EXCERPTED DATA
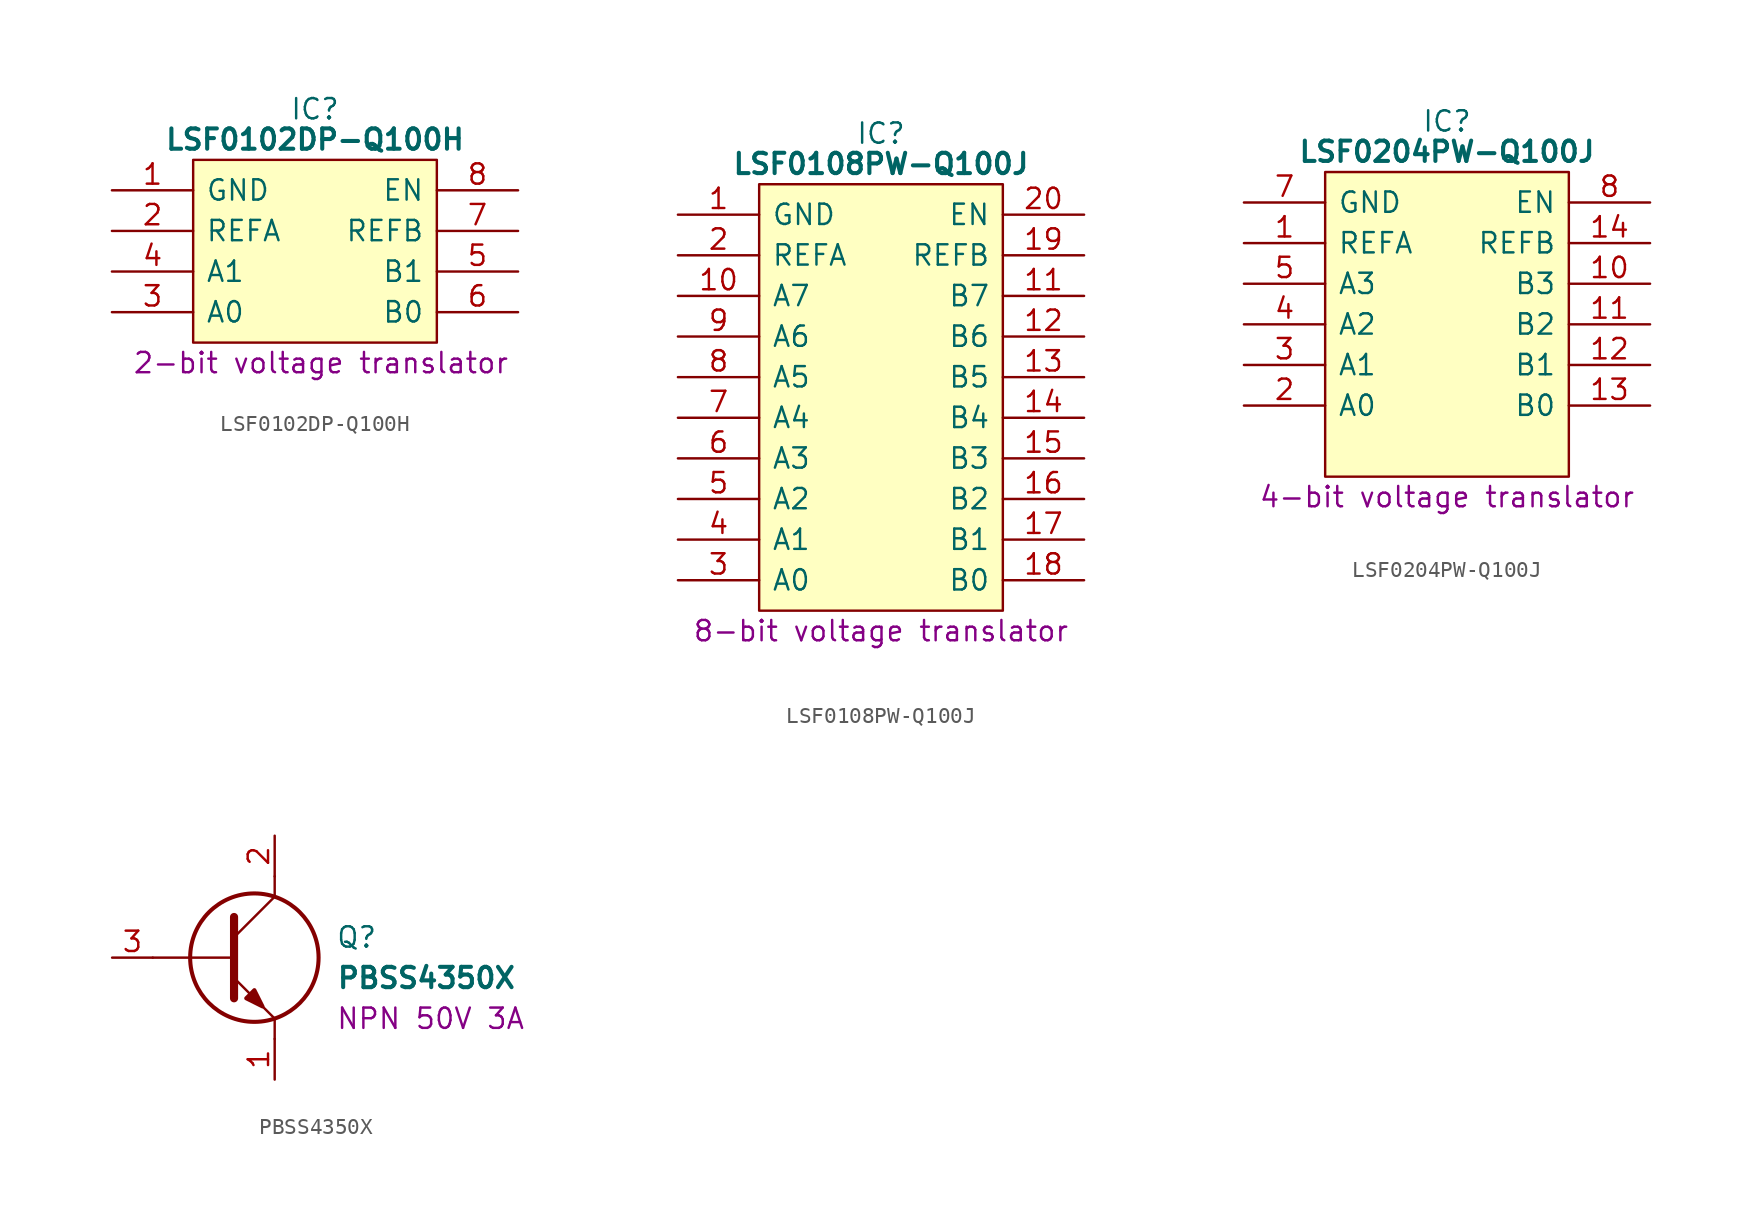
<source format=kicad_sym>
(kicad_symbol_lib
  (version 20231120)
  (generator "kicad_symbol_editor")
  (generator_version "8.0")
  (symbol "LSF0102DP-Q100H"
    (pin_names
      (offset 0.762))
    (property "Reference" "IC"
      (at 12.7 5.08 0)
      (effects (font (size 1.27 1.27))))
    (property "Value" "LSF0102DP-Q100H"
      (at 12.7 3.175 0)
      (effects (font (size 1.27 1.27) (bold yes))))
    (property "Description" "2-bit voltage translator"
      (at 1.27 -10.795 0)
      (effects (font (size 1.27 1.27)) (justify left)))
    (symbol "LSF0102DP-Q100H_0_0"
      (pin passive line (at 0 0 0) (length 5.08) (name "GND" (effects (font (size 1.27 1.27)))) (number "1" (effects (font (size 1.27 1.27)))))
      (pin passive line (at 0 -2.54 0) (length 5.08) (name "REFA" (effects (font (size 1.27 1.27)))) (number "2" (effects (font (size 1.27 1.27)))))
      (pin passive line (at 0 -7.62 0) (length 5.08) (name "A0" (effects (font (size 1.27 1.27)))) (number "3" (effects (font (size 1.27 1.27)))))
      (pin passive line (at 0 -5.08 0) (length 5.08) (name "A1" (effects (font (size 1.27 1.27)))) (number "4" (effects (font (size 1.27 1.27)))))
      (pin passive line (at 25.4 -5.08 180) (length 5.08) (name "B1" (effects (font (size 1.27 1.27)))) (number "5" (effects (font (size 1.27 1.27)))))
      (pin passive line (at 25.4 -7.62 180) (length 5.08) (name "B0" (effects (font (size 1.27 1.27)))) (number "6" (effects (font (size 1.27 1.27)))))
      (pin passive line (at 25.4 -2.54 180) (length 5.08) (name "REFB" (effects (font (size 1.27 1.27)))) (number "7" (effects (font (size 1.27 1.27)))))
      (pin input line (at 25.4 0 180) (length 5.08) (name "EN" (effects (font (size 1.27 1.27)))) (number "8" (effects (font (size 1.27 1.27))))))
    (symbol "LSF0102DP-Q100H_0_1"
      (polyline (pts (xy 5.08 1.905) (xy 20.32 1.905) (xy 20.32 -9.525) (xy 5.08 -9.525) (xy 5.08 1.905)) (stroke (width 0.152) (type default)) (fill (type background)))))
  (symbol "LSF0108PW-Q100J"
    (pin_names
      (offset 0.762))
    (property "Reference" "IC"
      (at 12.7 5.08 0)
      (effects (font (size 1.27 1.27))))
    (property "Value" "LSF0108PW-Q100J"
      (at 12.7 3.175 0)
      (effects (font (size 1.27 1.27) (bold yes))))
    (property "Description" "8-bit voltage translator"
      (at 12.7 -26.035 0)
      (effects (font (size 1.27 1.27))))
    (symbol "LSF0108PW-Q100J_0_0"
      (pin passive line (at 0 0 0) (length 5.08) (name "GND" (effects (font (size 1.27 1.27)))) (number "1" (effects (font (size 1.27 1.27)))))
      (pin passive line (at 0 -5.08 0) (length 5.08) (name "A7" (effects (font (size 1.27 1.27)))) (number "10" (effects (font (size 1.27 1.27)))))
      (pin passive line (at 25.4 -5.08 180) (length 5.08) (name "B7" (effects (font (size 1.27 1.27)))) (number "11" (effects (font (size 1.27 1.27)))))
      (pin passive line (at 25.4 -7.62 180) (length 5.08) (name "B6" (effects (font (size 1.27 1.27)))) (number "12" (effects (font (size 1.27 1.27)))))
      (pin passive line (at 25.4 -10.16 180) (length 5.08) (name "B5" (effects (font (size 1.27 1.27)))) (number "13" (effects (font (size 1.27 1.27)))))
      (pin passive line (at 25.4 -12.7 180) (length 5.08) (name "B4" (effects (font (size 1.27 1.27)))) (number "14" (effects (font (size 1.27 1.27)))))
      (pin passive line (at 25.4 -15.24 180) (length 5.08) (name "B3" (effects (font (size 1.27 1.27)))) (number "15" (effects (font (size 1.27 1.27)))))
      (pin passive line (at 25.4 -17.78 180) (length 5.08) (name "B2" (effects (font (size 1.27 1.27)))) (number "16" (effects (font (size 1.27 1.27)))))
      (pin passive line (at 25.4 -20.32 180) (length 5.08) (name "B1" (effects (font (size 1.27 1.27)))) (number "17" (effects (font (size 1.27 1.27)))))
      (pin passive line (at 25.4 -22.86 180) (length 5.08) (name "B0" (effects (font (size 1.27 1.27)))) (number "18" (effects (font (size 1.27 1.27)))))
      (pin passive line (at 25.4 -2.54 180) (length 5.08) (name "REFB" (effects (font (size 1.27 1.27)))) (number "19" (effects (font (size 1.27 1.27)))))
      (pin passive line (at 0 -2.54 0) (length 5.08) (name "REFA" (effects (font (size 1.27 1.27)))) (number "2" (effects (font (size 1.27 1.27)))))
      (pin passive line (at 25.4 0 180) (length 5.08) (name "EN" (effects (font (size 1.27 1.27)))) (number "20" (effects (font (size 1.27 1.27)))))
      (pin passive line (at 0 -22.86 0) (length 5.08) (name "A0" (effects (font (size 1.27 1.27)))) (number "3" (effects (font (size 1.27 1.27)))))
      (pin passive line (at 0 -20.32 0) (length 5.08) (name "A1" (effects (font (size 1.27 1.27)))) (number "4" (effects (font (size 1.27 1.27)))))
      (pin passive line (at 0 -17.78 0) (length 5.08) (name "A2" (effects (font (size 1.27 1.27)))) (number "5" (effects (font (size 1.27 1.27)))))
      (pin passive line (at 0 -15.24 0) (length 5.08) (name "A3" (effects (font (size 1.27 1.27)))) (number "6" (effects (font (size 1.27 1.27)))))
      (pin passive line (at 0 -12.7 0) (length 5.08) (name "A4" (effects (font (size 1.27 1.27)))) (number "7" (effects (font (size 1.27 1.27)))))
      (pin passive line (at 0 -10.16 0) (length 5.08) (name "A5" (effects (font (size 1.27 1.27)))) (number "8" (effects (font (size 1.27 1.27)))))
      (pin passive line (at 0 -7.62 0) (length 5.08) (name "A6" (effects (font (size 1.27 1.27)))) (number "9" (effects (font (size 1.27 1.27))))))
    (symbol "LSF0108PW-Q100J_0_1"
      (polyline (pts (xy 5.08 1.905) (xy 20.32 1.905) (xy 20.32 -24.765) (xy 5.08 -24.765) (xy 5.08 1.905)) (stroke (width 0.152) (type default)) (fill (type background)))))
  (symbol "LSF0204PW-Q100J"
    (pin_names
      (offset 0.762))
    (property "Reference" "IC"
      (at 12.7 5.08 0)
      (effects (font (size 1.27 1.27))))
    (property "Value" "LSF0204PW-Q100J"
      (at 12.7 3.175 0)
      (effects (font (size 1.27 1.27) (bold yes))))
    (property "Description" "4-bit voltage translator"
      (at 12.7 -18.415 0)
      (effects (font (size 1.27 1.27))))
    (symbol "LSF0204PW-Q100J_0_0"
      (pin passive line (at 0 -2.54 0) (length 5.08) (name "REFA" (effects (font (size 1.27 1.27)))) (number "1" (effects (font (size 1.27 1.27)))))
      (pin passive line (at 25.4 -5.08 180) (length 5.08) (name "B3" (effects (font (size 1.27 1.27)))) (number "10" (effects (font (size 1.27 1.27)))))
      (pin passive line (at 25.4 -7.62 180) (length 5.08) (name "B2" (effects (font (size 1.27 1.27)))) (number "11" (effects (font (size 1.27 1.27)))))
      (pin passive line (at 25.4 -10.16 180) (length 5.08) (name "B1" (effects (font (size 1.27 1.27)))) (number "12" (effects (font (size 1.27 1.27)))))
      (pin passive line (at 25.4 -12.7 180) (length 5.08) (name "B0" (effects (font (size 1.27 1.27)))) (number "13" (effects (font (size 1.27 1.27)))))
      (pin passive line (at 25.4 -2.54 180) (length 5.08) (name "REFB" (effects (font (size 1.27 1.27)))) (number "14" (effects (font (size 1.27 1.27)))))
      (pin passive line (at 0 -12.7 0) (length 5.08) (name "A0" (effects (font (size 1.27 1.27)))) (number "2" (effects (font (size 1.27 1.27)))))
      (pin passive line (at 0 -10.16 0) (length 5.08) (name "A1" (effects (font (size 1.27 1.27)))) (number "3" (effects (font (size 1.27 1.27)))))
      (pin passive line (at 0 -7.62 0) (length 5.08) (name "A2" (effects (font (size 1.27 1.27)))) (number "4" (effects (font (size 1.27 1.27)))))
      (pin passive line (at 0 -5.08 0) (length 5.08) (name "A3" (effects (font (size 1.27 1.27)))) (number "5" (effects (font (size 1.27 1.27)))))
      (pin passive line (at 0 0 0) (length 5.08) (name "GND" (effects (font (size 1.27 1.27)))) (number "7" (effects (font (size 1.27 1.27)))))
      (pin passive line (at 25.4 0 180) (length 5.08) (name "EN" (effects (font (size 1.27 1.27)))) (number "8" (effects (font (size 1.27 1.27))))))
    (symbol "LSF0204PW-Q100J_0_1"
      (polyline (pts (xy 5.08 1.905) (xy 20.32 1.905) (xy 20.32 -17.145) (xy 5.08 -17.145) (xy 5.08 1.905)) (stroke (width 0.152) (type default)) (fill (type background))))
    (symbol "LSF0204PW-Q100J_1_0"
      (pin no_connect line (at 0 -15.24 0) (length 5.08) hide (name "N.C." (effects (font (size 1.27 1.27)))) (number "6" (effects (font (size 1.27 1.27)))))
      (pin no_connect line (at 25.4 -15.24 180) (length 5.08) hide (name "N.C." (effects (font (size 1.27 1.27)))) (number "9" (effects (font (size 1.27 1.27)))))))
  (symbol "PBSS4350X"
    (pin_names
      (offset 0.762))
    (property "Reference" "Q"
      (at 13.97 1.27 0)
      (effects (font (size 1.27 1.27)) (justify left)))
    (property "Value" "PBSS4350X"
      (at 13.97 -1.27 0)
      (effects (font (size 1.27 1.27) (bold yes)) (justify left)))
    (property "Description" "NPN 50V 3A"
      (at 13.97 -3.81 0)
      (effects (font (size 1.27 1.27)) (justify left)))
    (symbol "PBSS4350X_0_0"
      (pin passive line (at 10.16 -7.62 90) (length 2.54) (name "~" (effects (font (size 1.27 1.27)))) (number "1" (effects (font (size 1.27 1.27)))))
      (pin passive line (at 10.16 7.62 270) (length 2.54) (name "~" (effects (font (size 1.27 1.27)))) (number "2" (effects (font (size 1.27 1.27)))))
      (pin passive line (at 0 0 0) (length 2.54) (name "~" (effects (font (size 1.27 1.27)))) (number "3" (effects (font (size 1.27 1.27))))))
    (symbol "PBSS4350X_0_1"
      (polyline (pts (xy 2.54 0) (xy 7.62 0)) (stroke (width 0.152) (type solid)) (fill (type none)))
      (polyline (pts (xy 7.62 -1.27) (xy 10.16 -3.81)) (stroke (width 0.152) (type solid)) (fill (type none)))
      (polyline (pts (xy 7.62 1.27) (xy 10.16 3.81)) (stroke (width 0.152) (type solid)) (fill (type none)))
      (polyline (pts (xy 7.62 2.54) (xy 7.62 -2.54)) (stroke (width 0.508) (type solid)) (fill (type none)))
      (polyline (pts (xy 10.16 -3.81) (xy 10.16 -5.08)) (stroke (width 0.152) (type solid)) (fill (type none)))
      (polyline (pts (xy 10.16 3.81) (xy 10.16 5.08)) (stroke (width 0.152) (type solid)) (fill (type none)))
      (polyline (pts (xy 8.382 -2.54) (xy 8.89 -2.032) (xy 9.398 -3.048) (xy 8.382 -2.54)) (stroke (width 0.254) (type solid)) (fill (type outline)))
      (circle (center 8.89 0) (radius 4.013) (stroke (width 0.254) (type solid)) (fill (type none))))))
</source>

YOUR ASSIGNMENT
Please report the number of lines in the listing that include "voltage", and add nothing to it.

ANSWER BELOW
3